*** Input for this task Section Begins ***

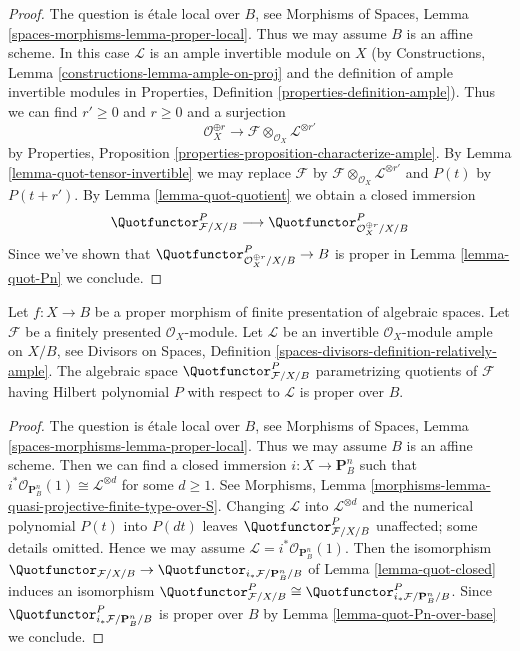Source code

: \begin{proof}
The question is \'etale local over $B$, see
Morphisms of Spaces, Lemma \ref{spaces-morphisms-lemma-proper-local}.
Thus we may assume $B$ is an affine scheme.
In this case $\mathcal{L}$ is an ample invertible module on $X$
(by Constructions, Lemma \ref{constructions-lemma-ample-on-proj}
and the definition of ample invertible modules in
Properties, Definition \ref{properties-definition-ample}).
Thus we can find $r' \geq 0$ and $r \geq 0$ and a surjection
$$
\mathcal{O}_X^{\oplus r} \longrightarrow
\mathcal{F} \otimes_{\mathcal{O}_X} \mathcal{L}^{\otimes r'}
$$
by Properties, Proposition \ref{properties-proposition-characterize-ample}.
By Lemma \ref{lemma-quot-tensor-invertible}
we may replace $\mathcal{F}$ by
$\mathcal{F} \otimes_{\mathcal{O}_X} \mathcal{L}^{\otimes r'}$
and $P(t)$ by $P(t + r')$.
By Lemma \ref{lemma-quot-quotient}
we obtain a closed immersion
$$
\Quotfunctor^P_{\mathcal{F}/X/B}
\longrightarrow
\Quotfunctor^P_{\mathcal{O}_X^{\oplus r}/X/B}
$$
Since we've shown that $\Quotfunctor^P_{\mathcal{O}_X^{\oplus r}/X/B} \to B$
is proper in Lemma \ref{lemma-quot-Pn} we conclude.
\end{proof}

\begin{lemma}
\label{lemma-quot-proper-over-base}
Let $f : X \to B$ be a proper morphism of finite presentation
of algebraic spaces. Let $\mathcal{F}$ be a finitely presented
$\mathcal{O}_X$-module. Let $\mathcal{L}$ be an invertible
$\mathcal{O}_X$-module ample on $X/B$, see
Divisors on Spaces, Definition
\ref{spaces-divisors-definition-relatively-ample}.
The algebraic space $\Quotfunctor^P_{\mathcal{F}/X/B}$
parametrizing quotients of $\mathcal{F}$
having Hilbert polynomial $P$ with respect to $\mathcal{L}$
is proper over $B$.
\end{lemma}

\begin{proof}
The question is \'etale local over $B$, see
Morphisms of Spaces, Lemma \ref{spaces-morphisms-lemma-proper-local}.
Thus we may assume $B$ is an affine scheme.
Then we can find a closed immersion $i : X \to \mathbf{P}^n_B$
such that $i^*\mathcal{O}_{\mathbf{P}^n_B}(1) \cong \mathcal{L}^{\otimes d}$
for some $d \geq 1$. See
Morphisms, Lemma \ref{morphisms-lemma-quasi-projective-finite-type-over-S}.
Changing $\mathcal{L}$ into $\mathcal{L}^{\otimes d}$ and
the numerical polynomial $P(t)$ into $P(dt)$ leaves
$\Quotfunctor^P_{\mathcal{F}/X/B}$ unaffected; some details omitted.
Hence we may assume $\mathcal{L} = i^*\mathcal{O}_{\mathbf{P}^n_B}(1)$.
Then the isomorphism
$\Quotfunctor_{\mathcal{F}/X/B} \to
\Quotfunctor_{i_*\mathcal{F}/\mathbf{P}^n_B/B}$ of
Lemma \ref{lemma-quot-closed} induces an isomorphism
$\Quotfunctor^P_{\mathcal{F}/X/B} \cong
\Quotfunctor^P_{i_*\mathcal{F}/\mathbf{P}^n_B/B}$.
Since $\Quotfunctor^P_{i_*\mathcal{F}/\mathbf{P}^n_B/B}$
is proper over $B$ by Lemma \ref{lemma-quot-Pn-over-base}
we conclude.
\end{proof}

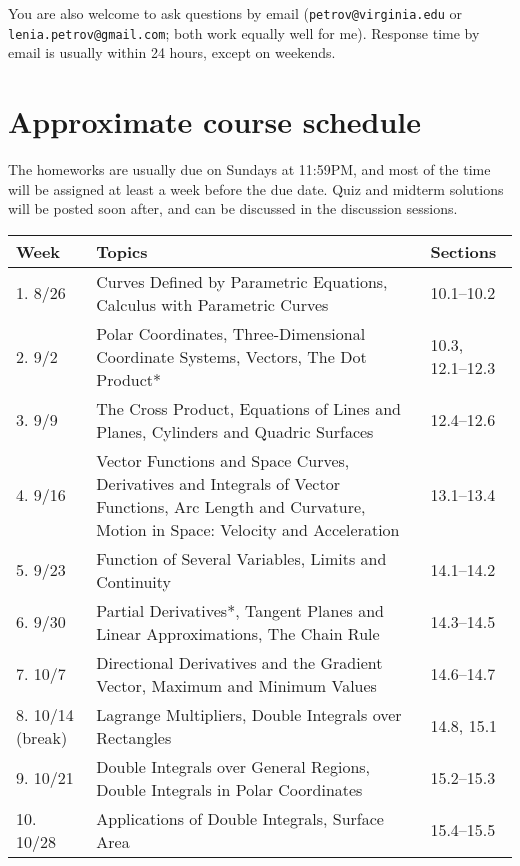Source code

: \documentclass[oneside,11pt]{amsart}
\begin{document}
You are also welcome to ask questions by email (\texttt{petrov@virginia.edu} or
\texttt{lenia.petrov@gmail.com}; both work equally well for me). Response time by email is usually within 24 hours, except on weekends.

\section{Approximate course schedule}

The homeworks are usually due on Sundays at 11:59PM, and most of the time will be assigned at least a week before the due date. Quiz and midterm solutions will be posted soon after, and can be discussed in the discussion sessions.


\vspace{5pt}


\begin{center}
\begin{longtable}{|l|p{}|l|}
    \hline
    \textbf{Week} & \textbf{Topics} & \textbf{Sections} \\
    \hline
    1. 8/26 & Curves Defined by Parametric Equations, Calculus with Parametric Curves & 10.1--10.2 \\
    \hline
    2. 9/2 & Polar Coordinates, Three-Dimensional Coordinate Systems, Vectors, The Dot Product* & 10.3, 12.1--12.3 \\
    \hline
    3. 9/9 & The Cross Product, Equations of Lines and Planes, Cylinders and Quadric Surfaces & 12.4--12.6 \\
    \hline
		4. 9/16 & Vector Functions and Space Curves, Derivatives and Integrals of Vector Functions, Arc Length and Curvature,
		 Motion in Space: Velocity and Acceleration& 13.1--13.4 \\
    \hline
    5. 9/23 & Function of Several Variables, Limits and Continuity & 14.1--14.2 \\
    \hline
    6. 9/30 & Partial Derivatives*, Tangent Planes and Linear Approximations, The Chain Rule & 14.3--14.5 \\
    \hline
    7. 10/7 & Directional Derivatives and the Gradient Vector, Maximum and Minimum Values & 14.6--14.7 \\
    \hline
		8. 10/14 (break) & Lagrange Multipliers, Double Integrals over Rectangles & 14.8, 15.1 \\
    \hline
    9. 10/21 & Double Integrals over General Regions, Double Integrals in Polar Coordinates & 15.2--15.3 \\
    \hline
    10. 10/28 & Applications of Double Integrals, Surface Area & 15.4--15.5 \\

\end{longtable}
\end{center}
\end{document}
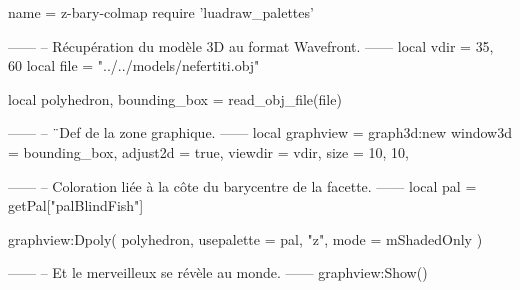 \documentclass{standalone}
\begin{document}
\begin{luadraw}{name = z-bary-colmap}
require 'luadraw_palettes'

------
-- Récupération du modèle 3D au format Wavefront.
------
local vdir = {35, 60}
local file = "../../models/nefertiti.obj"

local polyhedron, bounding_box = read_obj_file(file)

------
-- ¨Def de la zone graphique.
------
local graphview = graph3d:new{
  window3d = bounding_box,
  adjust2d = true,
  viewdir  = vdir,
  size     = {10, 10},
}

------
-- Coloration liée à la côte du barycentre de la facette.
------
local pal = getPal["palBlindFish"]

graphview:Dpoly(
  polyhedron, 
  {
    usepalette = {pal, "z"},
    mode       = mShadedOnly
  }
)

------
-- Et le merveilleux se révèle au monde.
------
graphview:Show()
\end{luadraw}
\end{document}
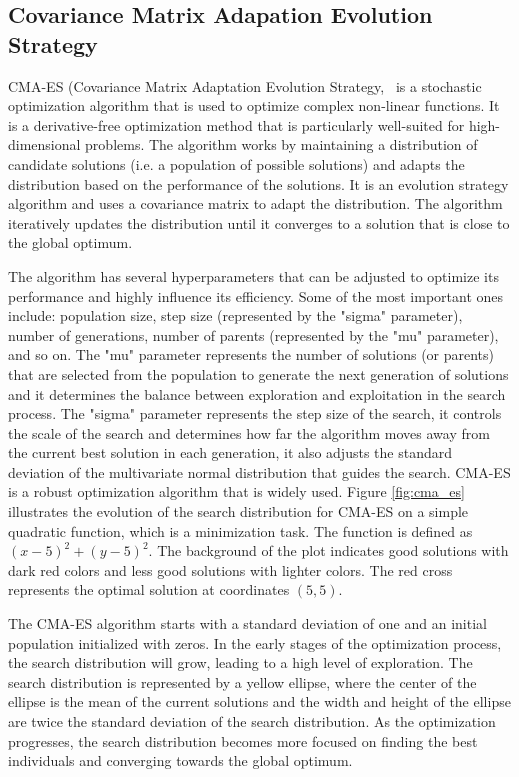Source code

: \subsection{Covariance Matrix Adapation Evolution Strategy}

CMA-ES (Covariance Matrix Adaptation Evolution Strategy,~\cite{hansen_cma-espycma_2019} is a stochastic optimization algorithm that is used to optimize complex non-linear functions. It is a derivative-free optimization method that is particularly well-suited for high-dimensional problems. The algorithm works by maintaining a distribution of candidate solutions (i.e. a population of possible solutions) and adapts the distribution based on the performance of the solutions. It is an evolution strategy algorithm and uses a covariance matrix to adapt the distribution. The algorithm iteratively updates the distribution until it converges to a solution that is close to the global optimum.

The algorithm has several hyperparameters that can be adjusted to optimize its performance and highly influence its efficiency. Some of the most important ones include: population size, step size (represented by the "sigma" parameter), number of generations, number of parents (represented by the "mu" parameter), and so on. The "mu" parameter represents the number of solutions (or parents) that are selected from the population to generate the next generation of solutions and it determines the balance between exploration and exploitation in the search process. The "sigma" parameter represents the step size of the search, it controls the scale of the search and determines how far the algorithm moves away from the current best solution in each generation, it also adjusts the standard deviation of the multivariate normal distribution that guides the search. CMA-ES is a robust optimization algorithm that is widely used. Figure \ref{fig:cma_es} illustrates the evolution of the search distribution for CMA-ES on a simple quadratic function, which is a minimization task. The function is defined as $(x - 5) ^ 2 + (y - 5) ^ 2$. The background of the plot indicates good solutions with dark red colors and less good solutions with lighter colors. The red cross represents the optimal solution at coordinates $(5,5)$. 

The CMA-ES algorithm starts with a standard deviation of one and an initial population initialized with zeros. In the early stages of the optimization process, the search distribution will grow, leading to a high level of exploration. The search distribution is represented by a yellow ellipse, where the center of the ellipse is the mean of the current solutions and the width and height of the ellipse are twice the standard deviation of the search distribution. As the optimization progresses, the search distribution becomes more focused on finding the best individuals and converging towards the global optimum.

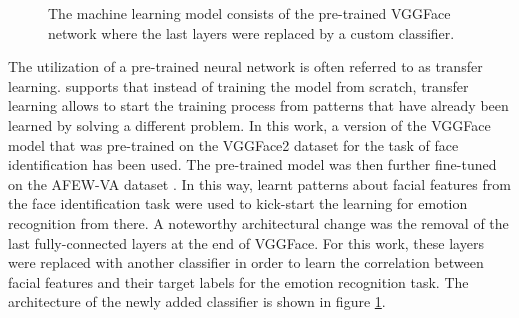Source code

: \begin{figure}[H]
  \begin{center}
  \caption{The machine learning model consists of the pre-trained VGGFace network where the last layers were replaced by a custom classifier.}
  \label{fig:MachineLearningModel}
  \end{center}
\end{figure}

The utilization of a pre-trained neural network is often referred to as transfer learning. \citet{Pedro:2018:TransferLearning} supports that instead of training the model from scratch, transfer learning allows to start the training process from patterns that have already been learned by solving a different problem.
\newline\newline
In this work, a version of the VGGFace model that was pre-trained on the VGGFace2 dataset \citep{Cao:2018:VGGFace2} for the task of face identification has been used. The pre-trained model was then further fine-tuned on the AFEW-VA dataset \citep{Kossaifi:2017:AFEW-VADatabase}. In this way, learnt patterns about facial features from the face identification task were used to kick-start the learning for emotion recognition from there. 
\newline\newline
A noteworthy architectural change was the removal of the last fully-connected layers at the end of VGGFace. For this work, these layers were replaced with another classifier in order to learn the correlation between facial features and their target labels for the emotion recognition task. The architecture of the newly added classifier is shown in figure \ref{fig:MachineLearningModel}.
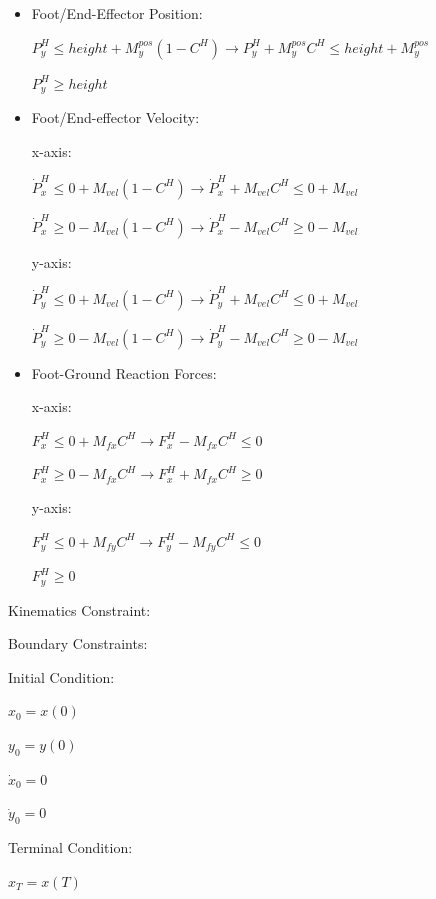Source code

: \documentclass[a4paper,10pt]{article}
\begin{document}
\begin{itemize}
	\item Foot/End-Effector Position:
	
	$P^H_y \leq height + M^{pos}_y(1-C^H) \rightarrow P^H_y +  M^{pos}_yC^H \leq height + M^{pos}_y$
	
	$P^H_y \geq height$
	
	\item Foot/End-effector Velocity:
	
	x-axis:
	
	$\dot{P}^H_x \leq 0 + M_{vel}(1-C^H) \rightarrow \dot{P}^H_x + M_{vel}C^H \leq 0 + M_{vel}$
	
	$\dot{P}^H_x \geq 0 - M_{vel}(1-C^H) \rightarrow \dot{P}^H_x - M_{vel}C^H \geq 0 - M_{vel}$
	
	y-axis:
	
	$\dot{P}^H_y \leq 0 + M_{vel}(1-C^H) \rightarrow \dot{P}^H_y + M_{vel}C^H \leq 0 + M_{vel}$
	
	$\dot{P}^H_y \geq 0 - M_{vel}(1-C^H) \rightarrow \dot{P}^H_y - M_{vel}C^H \geq 0 - M_{vel}$
	
	\item Foot-Ground Reaction Forces:
	
	x-axis:
	
	$F^H_x \leq 0 + M_{fx}C^H \rightarrow F^H_x - M_{fx}C^H \leq 0$
	
	$F^H_x \geq 0 - M_{fx}C^H \rightarrow F^H_x + M_{fx}C^H \geq 0$
	
	y-axis:
	
	$F^H_y \leq 0 + M_{fy}C^H \rightarrow F^H_y - M_{fy}C^H \leq 0$
	
	$F^H_y \geq 0$
	
\end{itemize}

\vspace{3mm}

Kinematics Constraint:

\vspace{3mm}

Boundary Constraints:

Initial Condition: 

$x_0 = x(0)$

$y_0 = y(0)$

$\dot{x}_0 = 0$

$\dot{y}_0 = 0$

\vspace{2mm}

Terminal Condition:

$x_T = x(T)$
\end{document}
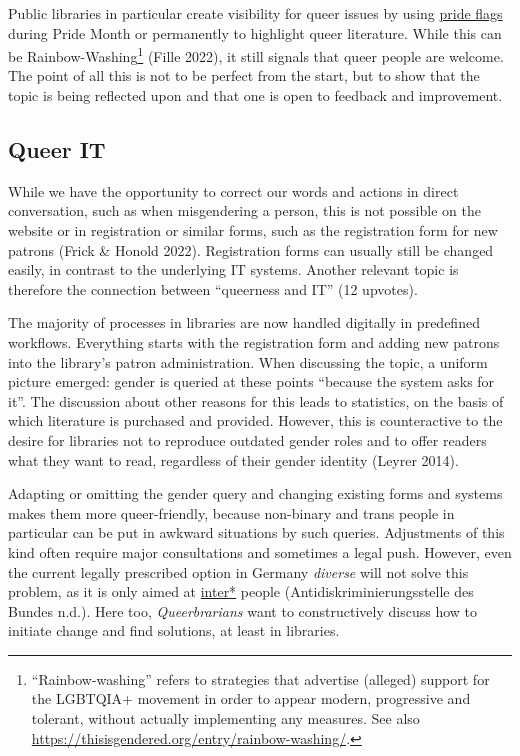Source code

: \documentclass[a4paper,
fontsize=11pt,
oneside,
numbers=noperiodatend,
parskip=half-,
bibliography=totoc,
final
]{scrartcl}
\begin{document}
Public libraries in particular create visibility for queer issues by
using \href{https://www.hrc.org/resources/lgbtq-pride-flags}{pride
flags} during Pride Month or permanently to highlight queer literature.
While this can be Rainbow-Washing\footnote{\enquote{Rainbow-washing} refers to
  strategies that advertise (alleged) support for the LGBTQIA+ movement
  in order to appear modern, progressive and tolerant, without actually
  implementing any measures. See also
  \url{https://thisisgendered.org/entry/rainbow-washing/}.} (Fille
2022), it still signals that queer people are welcome. The point of all
this is not to be perfect from the start, but to show that the topic is
being reflected upon and that one is open to feedback and improvement.

\hypertarget{queer-it}{%
\subsection{Queer IT}\label{queer-it}}

While we have the opportunity to correct our words and actions in direct
conversation, such as when misgendering a person, this is not possible
on the website or in registration or similar forms, such as the
registration form for new patrons (Frick \& Honold 2022). Registration
forms can usually still be changed easily, in contrast to the underlying
IT systems. Another relevant topic is therefore the connection between
\enquote{queerness and IT} (12 upvotes).

The majority of processes in libraries are now handled digitally in
predefined workflows. Everything starts with the registration form and
adding new patrons into the library's patron
administration. When discussing the topic, a uniform picture emerged:
gender is queried at these points \enquote{because the system asks for it}. The
discussion about other reasons for this leads to statistics, on the
basis of which literature is purchased and provided. However, this is
counteractive to the desire for libraries not to reproduce outdated
gender roles and to offer readers what they want to read, regardless of
their gender identity (Leyrer 2014).

Adapting or omitting the gender query and changing existing forms and
systems makes them more queer-friendly, because non-binary and trans
people in particular can be put in awkward situations by such queries.
Adjustments of this kind often require major consultations and sometimes
a legal push. However, even the current legally prescribed option in
Germany \emph{diverse} will not solve this problem, as it is only aimed
at \href{https://lgbtqia.mywikis.wiki/wiki/Intersex}{inter*} people
(Antidiskriminierungsstelle des Bundes n.d.). Here too,
\emph{Queerbrarians} want to constructively discuss how to initiate
change and find solutions, at least in libraries.
\end{document}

*** Input for this task Section Ends ***

**Problem requirements**: Copy every line of the material above in which the word "However" appears.

**Reply to the exercise**:
basis of which literature is purchased and provided. However, this is
a legal push. However, even the current legally prescribed option in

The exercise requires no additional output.